Today, as part of The Hieno! “What is Finnish-ness” series celebrating Suomi 100 in 2017, we at Hungry in Helsinki are proud to be featured to express our love of Finland & all things Finnish
To create a blog called “Hungry In Helsinki”, one must be simultaneously hungry and in love! This post is an extract from the interview with The Hieno.[Read the whole story here!] In anticipation for Finland’s 100 years of independence next year, we were asked to tell about our dreams and visions for Finland’s future. This is our answer:
“Dear Finland, for your 100th birthday we would like to wish you joy, happiness, prosperity. diversity and creativity! Do not fear; in country years, 100 is the age of reason, yet it is still young and energetic.

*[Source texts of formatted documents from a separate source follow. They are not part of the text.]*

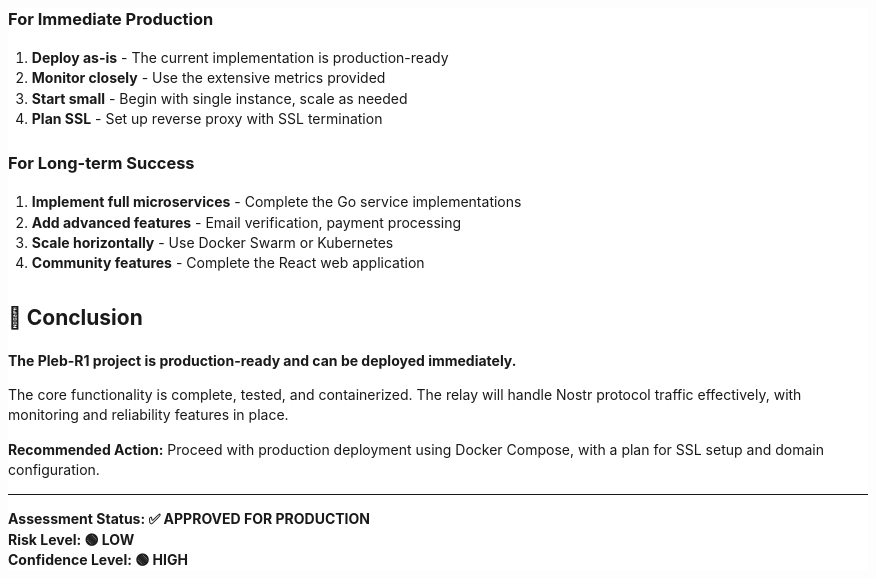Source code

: ### For Immediate Production
1. **Deploy as-is** - The current implementation is production-ready
2. **Monitor closely** - Use the extensive metrics provided
3. **Start small** - Begin with single instance, scale as needed
4. **Plan SSL** - Set up reverse proxy with SSL termination

### For Long-term Success
1. **Implement full microservices** - Complete the Go service implementations
2. **Add advanced features** - Email verification, payment processing
3. **Scale horizontally** - Use Docker Swarm or Kubernetes
4. **Community features** - Complete the React web application

## 🎉 Conclusion

**The Pleb-R1 project is production-ready and can be deployed immediately.** 

The core functionality is complete, tested, and containerized. The relay will handle Nostr protocol traffic effectively, with monitoring and reliability features in place.

**Recommended Action:** Proceed with production deployment using Docker Compose, with a plan for SSL setup and domain configuration.

---

**Assessment Status: ✅ APPROVED FOR PRODUCTION**  
**Risk Level: 🟢 LOW**  
**Confidence Level: 🟢 HIGH**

You have your life ahead of you and we are proud of how elegantly you have grown from your rural childhood into a lovely urban young lady. Do not forget your roots and were you are coming from, but with it, remember to respect and value diversity and the many cultures that will inevitably cross your path as you gain wisdom and years. Each new person you let in will bring you a new spice or flavor to make you richer and even more beautiful. From the chili of oriental food, the rosemary of southern cuisine, the gingery scent of Asian world and more, you will be amazed at the many wonders that lie within if you allow them to surprise you. You are a unique and beautiful place, with a serenity and certainty that takes our breath away and we are proud to call you our adoptive country.”
Hungry In Helsinki’s Traditional Salmon Soup.
This simple yet, mandatory recipe is a perfect trial round for all who wish to understand a bit more about Finland! It is a perfect dish all year long, but really gets perfect just about now, when the cold days are closing in. It’s a classic recipe and every Finnish household has their take on it! Here is ours:
- 6 potatoes
- 2 carrots
- 2 onions
- 8 dl of water
- ½ teaspoon of whole peppercorns (about 10)
- 1 Bay leaf
- 200 grams of Salmon filet,
- 200 grams of white fish filet
- 2 dl of crème fraîche.
- 1 cube of fish stock
- A handful of fresh dill
- Salt & white pepper to taste
- ~30g Butter for frying
- Wash, peel & cube the vegetables.
- Mince the onion and sauté briefly in butter in a deep pot
- Cover the vegetables with the water & add the fish stock. Add the spices & bay leaf, leave to simmer gently
- Clean the filet of fish remove bones & skin and cube
- Add the fish to the stock, then add the cream
- Cook until the fish is no longer translucent (about 5 minutes) & taste for saltiness
- Add the dill and serve immediately with warm rye bread & salted butter
This recipe can’t go wrong, simply use fresh ingredients, adjust seasoning to your preferences and enjoy!